Hoofdstuk 1- Het begin

4 0 0
                                    

Hier sta ik dan. Midden in de bossen op zoek naar die ene bloemsoort. Je weet nu vast niet waar ik het over heb, maar ik zou bij het begin beginnen om het je makkelijk te maken. 

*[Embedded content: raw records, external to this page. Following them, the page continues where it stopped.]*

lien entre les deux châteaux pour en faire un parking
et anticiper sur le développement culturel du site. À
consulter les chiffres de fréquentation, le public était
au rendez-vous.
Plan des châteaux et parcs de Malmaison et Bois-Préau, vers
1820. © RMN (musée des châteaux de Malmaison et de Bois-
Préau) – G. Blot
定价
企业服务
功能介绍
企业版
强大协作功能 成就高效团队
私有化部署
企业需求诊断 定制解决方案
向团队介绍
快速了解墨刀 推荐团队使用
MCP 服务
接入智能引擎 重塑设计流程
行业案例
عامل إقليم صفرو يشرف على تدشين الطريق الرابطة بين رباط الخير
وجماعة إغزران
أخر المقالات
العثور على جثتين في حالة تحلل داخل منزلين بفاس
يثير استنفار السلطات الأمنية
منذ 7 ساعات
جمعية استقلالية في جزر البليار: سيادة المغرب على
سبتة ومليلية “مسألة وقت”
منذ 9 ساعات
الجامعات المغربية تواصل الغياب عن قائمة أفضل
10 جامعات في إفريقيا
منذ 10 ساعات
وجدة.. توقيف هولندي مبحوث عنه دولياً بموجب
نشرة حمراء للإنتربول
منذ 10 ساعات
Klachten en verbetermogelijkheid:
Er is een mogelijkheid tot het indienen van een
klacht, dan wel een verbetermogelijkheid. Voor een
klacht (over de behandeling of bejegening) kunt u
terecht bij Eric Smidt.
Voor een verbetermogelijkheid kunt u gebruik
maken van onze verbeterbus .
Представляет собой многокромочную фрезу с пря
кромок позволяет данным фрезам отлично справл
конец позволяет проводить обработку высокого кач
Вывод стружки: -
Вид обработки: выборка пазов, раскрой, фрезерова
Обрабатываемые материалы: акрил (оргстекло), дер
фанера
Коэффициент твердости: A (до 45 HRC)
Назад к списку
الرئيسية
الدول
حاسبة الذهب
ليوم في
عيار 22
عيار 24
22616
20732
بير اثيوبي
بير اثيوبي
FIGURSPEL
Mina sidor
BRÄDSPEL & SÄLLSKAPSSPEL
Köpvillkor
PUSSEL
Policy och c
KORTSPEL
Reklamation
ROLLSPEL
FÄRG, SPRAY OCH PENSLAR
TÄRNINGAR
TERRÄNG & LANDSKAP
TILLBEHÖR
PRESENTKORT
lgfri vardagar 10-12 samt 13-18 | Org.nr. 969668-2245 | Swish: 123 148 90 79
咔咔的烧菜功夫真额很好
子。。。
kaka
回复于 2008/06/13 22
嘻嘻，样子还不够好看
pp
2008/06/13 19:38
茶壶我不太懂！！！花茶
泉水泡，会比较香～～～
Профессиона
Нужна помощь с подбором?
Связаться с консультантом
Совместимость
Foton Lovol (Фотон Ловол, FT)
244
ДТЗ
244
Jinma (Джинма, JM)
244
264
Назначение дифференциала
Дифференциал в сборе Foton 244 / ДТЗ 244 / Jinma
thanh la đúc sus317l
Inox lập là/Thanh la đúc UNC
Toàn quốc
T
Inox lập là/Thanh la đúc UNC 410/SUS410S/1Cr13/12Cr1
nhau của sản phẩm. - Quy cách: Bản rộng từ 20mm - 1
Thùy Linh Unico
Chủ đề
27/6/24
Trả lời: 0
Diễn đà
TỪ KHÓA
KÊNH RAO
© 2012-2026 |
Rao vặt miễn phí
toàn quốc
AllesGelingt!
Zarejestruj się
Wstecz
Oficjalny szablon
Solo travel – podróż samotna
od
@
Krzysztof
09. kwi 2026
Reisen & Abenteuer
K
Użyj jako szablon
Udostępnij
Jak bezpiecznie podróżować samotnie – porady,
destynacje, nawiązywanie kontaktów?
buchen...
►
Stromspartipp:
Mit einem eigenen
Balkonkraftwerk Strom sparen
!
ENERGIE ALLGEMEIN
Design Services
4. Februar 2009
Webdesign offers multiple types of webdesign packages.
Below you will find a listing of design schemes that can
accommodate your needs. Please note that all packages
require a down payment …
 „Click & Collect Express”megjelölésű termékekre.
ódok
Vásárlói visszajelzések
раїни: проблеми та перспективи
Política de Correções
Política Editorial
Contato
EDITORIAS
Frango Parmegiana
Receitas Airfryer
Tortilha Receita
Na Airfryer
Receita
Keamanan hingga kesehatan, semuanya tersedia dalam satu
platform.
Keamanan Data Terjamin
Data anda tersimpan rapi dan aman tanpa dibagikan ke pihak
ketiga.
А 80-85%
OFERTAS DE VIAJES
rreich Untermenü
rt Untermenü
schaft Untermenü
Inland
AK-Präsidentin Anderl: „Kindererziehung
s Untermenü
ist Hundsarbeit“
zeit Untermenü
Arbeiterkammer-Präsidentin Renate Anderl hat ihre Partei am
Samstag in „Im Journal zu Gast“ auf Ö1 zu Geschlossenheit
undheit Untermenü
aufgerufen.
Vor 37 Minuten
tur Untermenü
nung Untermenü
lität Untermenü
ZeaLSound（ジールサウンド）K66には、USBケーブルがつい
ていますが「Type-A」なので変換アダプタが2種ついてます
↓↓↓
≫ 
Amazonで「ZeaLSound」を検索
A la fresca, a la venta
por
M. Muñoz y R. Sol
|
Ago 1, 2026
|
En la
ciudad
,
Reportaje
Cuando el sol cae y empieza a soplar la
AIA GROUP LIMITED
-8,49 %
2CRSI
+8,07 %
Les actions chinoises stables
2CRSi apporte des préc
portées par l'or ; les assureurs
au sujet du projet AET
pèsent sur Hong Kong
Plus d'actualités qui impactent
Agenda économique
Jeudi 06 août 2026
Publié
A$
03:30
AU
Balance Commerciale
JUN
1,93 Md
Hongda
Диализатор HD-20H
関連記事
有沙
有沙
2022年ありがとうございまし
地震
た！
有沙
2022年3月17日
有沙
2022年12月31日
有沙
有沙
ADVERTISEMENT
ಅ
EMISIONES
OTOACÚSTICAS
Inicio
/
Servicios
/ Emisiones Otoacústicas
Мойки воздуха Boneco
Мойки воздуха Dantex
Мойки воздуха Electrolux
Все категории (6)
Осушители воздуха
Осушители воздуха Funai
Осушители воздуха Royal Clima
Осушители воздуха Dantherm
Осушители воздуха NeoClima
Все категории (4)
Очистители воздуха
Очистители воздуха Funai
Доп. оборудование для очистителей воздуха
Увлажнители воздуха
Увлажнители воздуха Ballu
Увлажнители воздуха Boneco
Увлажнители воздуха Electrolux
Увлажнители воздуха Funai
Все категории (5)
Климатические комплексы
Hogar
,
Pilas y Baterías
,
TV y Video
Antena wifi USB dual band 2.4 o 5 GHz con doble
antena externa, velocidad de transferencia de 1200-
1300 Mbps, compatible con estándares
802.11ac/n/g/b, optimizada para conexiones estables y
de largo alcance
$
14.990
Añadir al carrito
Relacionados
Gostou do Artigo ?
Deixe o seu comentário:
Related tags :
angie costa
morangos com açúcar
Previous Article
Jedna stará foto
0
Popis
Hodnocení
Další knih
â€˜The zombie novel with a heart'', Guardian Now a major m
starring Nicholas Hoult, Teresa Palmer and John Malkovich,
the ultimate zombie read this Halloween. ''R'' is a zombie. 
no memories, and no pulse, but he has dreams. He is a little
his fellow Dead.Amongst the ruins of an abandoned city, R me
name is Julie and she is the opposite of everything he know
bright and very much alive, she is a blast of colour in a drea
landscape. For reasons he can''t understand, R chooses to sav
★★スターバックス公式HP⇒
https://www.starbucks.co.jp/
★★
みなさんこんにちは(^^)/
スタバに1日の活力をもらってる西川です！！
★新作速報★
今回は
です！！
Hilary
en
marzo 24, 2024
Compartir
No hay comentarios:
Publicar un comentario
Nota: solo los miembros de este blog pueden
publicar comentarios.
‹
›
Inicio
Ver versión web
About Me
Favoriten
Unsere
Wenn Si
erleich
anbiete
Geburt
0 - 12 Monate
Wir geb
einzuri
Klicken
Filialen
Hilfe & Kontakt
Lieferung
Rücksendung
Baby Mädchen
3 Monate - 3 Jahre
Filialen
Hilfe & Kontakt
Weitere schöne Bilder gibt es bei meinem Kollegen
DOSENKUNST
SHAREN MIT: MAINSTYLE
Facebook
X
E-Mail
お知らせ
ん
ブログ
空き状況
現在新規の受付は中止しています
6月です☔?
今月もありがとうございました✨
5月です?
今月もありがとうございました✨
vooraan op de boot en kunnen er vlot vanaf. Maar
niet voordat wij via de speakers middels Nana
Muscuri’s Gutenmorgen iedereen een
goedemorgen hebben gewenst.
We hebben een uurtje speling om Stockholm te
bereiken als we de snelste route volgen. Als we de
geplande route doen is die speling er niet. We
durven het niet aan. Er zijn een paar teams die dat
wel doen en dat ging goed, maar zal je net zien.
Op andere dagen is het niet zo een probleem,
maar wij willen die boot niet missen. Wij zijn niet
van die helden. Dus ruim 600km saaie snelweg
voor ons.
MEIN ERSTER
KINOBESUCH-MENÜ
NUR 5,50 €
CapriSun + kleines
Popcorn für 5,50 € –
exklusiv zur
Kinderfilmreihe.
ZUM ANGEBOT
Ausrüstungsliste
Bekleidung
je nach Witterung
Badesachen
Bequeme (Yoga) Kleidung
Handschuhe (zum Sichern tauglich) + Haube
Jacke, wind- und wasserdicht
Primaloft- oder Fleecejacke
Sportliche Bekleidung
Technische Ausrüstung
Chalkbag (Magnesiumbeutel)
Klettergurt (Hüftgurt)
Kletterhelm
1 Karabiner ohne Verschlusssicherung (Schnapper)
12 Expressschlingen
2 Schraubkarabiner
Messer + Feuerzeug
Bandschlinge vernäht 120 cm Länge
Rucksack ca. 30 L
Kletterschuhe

Het is de zomer van 1920. Vandaag is het lekker weer. Het is maar liefst 19 graden. Dat is super warm in deze tijd.  Het is de warmste dag van het hele jaar. Ik zit lekker buiten te zonnen omdat het binnen bloedheet is. De waaier die we laatst hebben gekocht werkt steeds minder goed. Hij is namelijk aan het scheuren en als je het dan nog gebruikt is er een grote kans dat hij dan kapot gaat.
Hey schat. mijn vrouw komt binnen in ons huis. We hebben het grootste huis van de stad. Het is maar liefst 50 vierkante meter. Dat is groot in deze tijd. Ze komt binnen en doet met alle gemak haar afgetrapte schoenen uit. Ze trekt haar slippers , die van bladeren en bamboe zijn gemaakt, aan en komt naast me op de steen zitten. Ons huisdier de vogel komt ook weer aangevlogen. We kletsen over het weer en verbazen ons hoe lekker het weer wel niet is. Tanja, mijn vrouw, vertelt me dat ze heeft gehoord dat het morgen gaat stormen. Hoe kom je daar nou weer bij vraag ik. Ze antwoort schouderophalend. Via Via zegt ze geheimzinnig. Ik begin een vermoeden te hebben. Het is vast de buurman. De klets altijd maar wat. De meeste dingen die hij vertelt zijn dromen en verzinsels. Wat eten we vanavond? Vraag ik. We eten sla en wat aardapelen die je zelf geroogst hebt. Lekker antwoord ik. Ik hou van de kookkunsten van mijn vrouw, maar zelf koken? nee daar doe ik niet aan. Dat is echt een vrouwending. Ze kijkt me boos aan. Hoe durf je dat te zeggen? 
Het is de waardheid. Ze laat eten boven het vuur staan en verlaat stampvoetend met zwaaiende armen de keuken. Ze loopt via de woonkamer de trap op. Zo te horen naar de slaapkamer. Ik hoor het bed nog kraken hier. Ze was aan het huilen hoorde ik.
Zelf kan ik niet koken dus haalde ik het van het vuur en at ik het op. Ik liet de helft over voor mijn vrouw. Na een uur kwam ze blij beneden. Ze huilde niet meer, maar had een grote grijns om het gezicht. Ik wist niet wat me overkwam, maar ik wist wel dat het weer goed was tussen ons. Ik gaf haar het eten en ze zij dat het eten niet goed was. Ze had blijkbaar zelf eten meegenomen naar boven. Het was pizza wat ze meehad. Ze liet de pizzadoos zien. Ik kon wel janken. Pizza heb ik al jaren niet gegeten. Pizza is erg duur en bijna niemand koopt het omdat het bijna €50,99 euro is. Ik vroeg me af hoe ze dat kon betalen. Ze zag mijn blik en zij dat ze het had gekregen van de buurman. Ik keek haar aan. De buurman? Die oude rotzak? Jep zij ze. Ze glimlachte nog meer. Ik heb haar nog nooit zo blij gezien. Ik ga weer zij ze. Ik keek haar aan terwijl ze de jas en de schoenen aantrok. Vijf minuten later liep ze naar buiten. Ik keek haar na en zag tot mijn verbazing dat ze naar de buurman ging. Ik wist niet wat me overkwam. 
Ik heb zelf maar even wat chips en een bordspel erbij gepakt. Ik speelde ganzebord. Ik was allebei de ganzen. Dit speel ik altijd als Tanja weg is. Ik verveelde me en kijk naar het raam om te kijken wanneer ze terug kwam. Ik ging naar bed. Tanja is de hele avond niet thuis gekomen.